The bigger alternator will allow you to add more circuits and allow those existing to run more efficiently.
Almost always you'll want a separate new circuit for added toys! Tapping into existing wires, say to run a 12v outlet in the back is not a good idea. You can find an always hot in the back for our interior lights. If you tap into that wire for a phone charger it would probably be fine but it will smoke when you plug in that new cooler fridge unit for the tailgate party.

In my case I have too many added circuits, engine fans, lights, and stereo that if run at the same time stretch the limits of the stock alternator. (my voltage meter drops off more than I'm comfortable with as things are turned on)
 
#5 ·
Remember high amp alternators don't charge as well as lower amp ones at low RPM's. Vans have a notorious voltage gauge issue which is misleading.

Things to consider when getting a new one. Do I actually need it (gauge issue). And do I idle around in town alot so a bigger one may make things worse.
 
#7 ·
I am running the "stock" 110amp (from the V6) alternator on my V8... and I have NO issues whatsoever, running A/C on high, headlights on, with 3300cfm electric fan. I'm all for upgrades... but I just haven't needed one here personally.

IMG_1224.jpg

The headlights, A/C, and electric fan shouldn't draw more than roughly 50-60amps total. That leaves plenty of room for more. If you're running multiple fans.. then you may have more of an issue getting close to or exceeding maximum output. Always a good idea to have extra so you're not running at full sustained maximum output! This is where a stock mechanical fan (with the stock system) has an advantage, except they don't fit well with V8's!

But understand that NO alternator will put out FULL current at idle, which is where you may notice your problem. A strong battery is very important too.

WoodButcher said:
A 200 amp alternator does not increase the value of any circuit, they will draw only what is needed for the load...
This is quite correct BTW... the "load" is what determines the amperage draw ... if the alternator is capable of supplying whatever is needed. :D
 
#8 ·
Same deal here. Same alt and things running on it. I test at the battery. Battery always has a full charge when off sitting overnight.

Idling with brights on, fan running, air conditioner on, stereo blaring. All electrical draw I can turn on. At idle that alt is charging shows 13.8 volts at the battery.

Now the dash gauge is showing it isn't. And that is another tale to tell.

I have still been in the eternal search for the gauge issue. I know I have full voltage in the interior when it is cold and just started but after it has been running it drops. Turning on things makes it drop. A/C or fan or headlights. All tested with a multi-meter. Gauge has been out and tested it is accurate.

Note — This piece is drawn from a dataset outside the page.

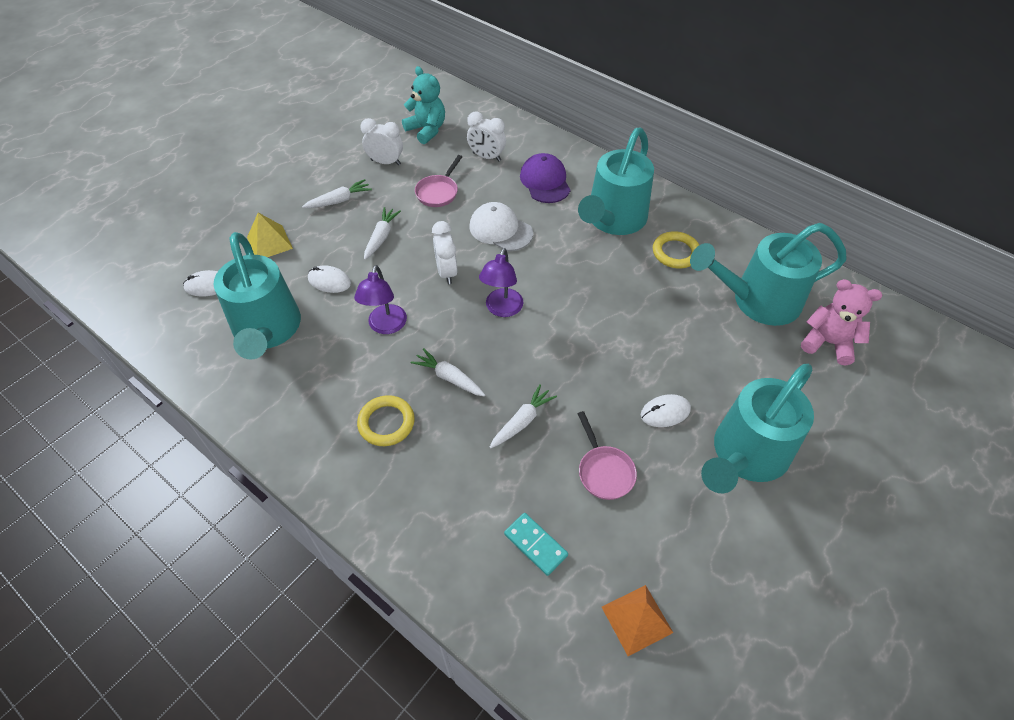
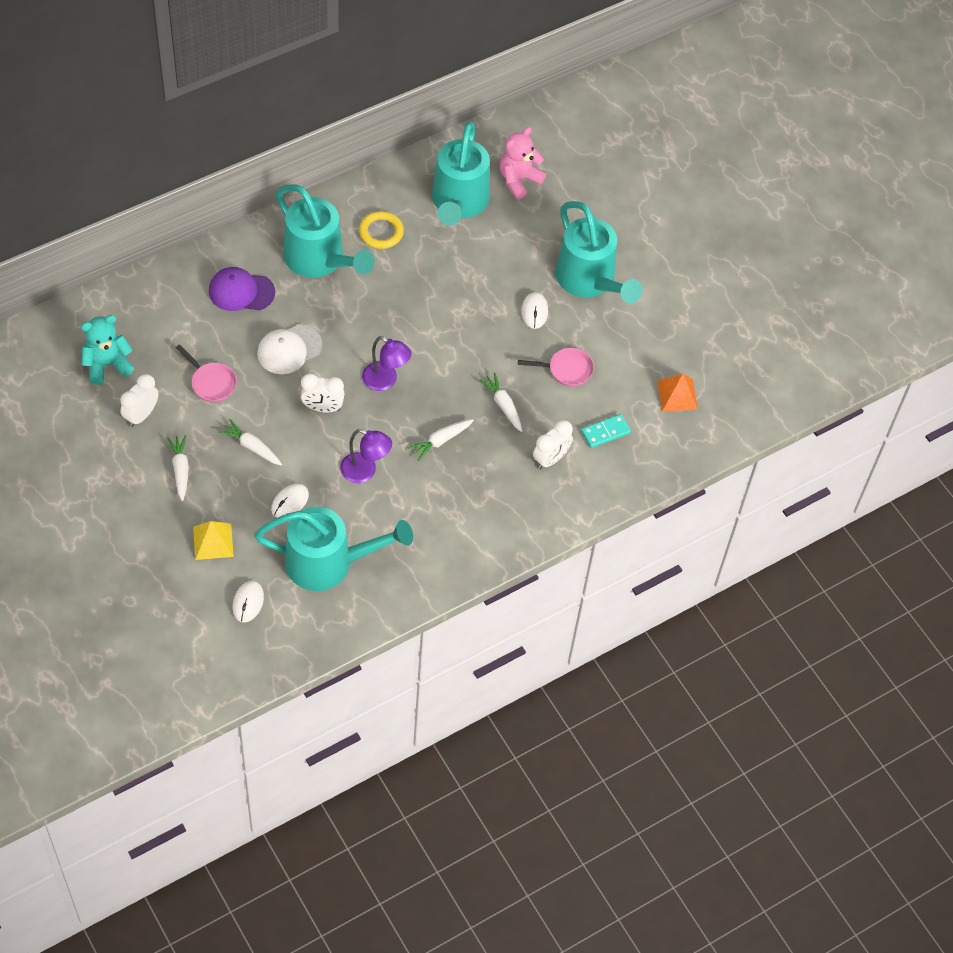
camera: 75 degrees left, 5 degrees up
(386, 423) = (466, 496): yellow ring -> none
(486, 157) = (179, 326): white clock -> white clock (550, 459)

Now all GM shares the same electrical switch on the column. I did find a guy who disected a switch for this issue. It feeds engine power on one set of contacts. And interior accessories from one pin which splits into 2 out pins. So it is overloaded basically from the word go. That contact burns and gets high resistance. Affected by heat caused by load which drops the voltage. Which is why the computer and engine are uneffected by this issue.

Which is in the what have you done to your van catagory. I do the major stuff motors and paint report in threads. Then go to trying to solve the smaller no problem just annoying stuff.
I think a additional relay there to supply power to interior. save wear on that switch. And once wired in would be easily replaceable. But again the wires are as buried as they can get. i do not feel like stripping the dash and dropping the column just to have a accurate gauge, So it will wait till it is worse and unavoidable.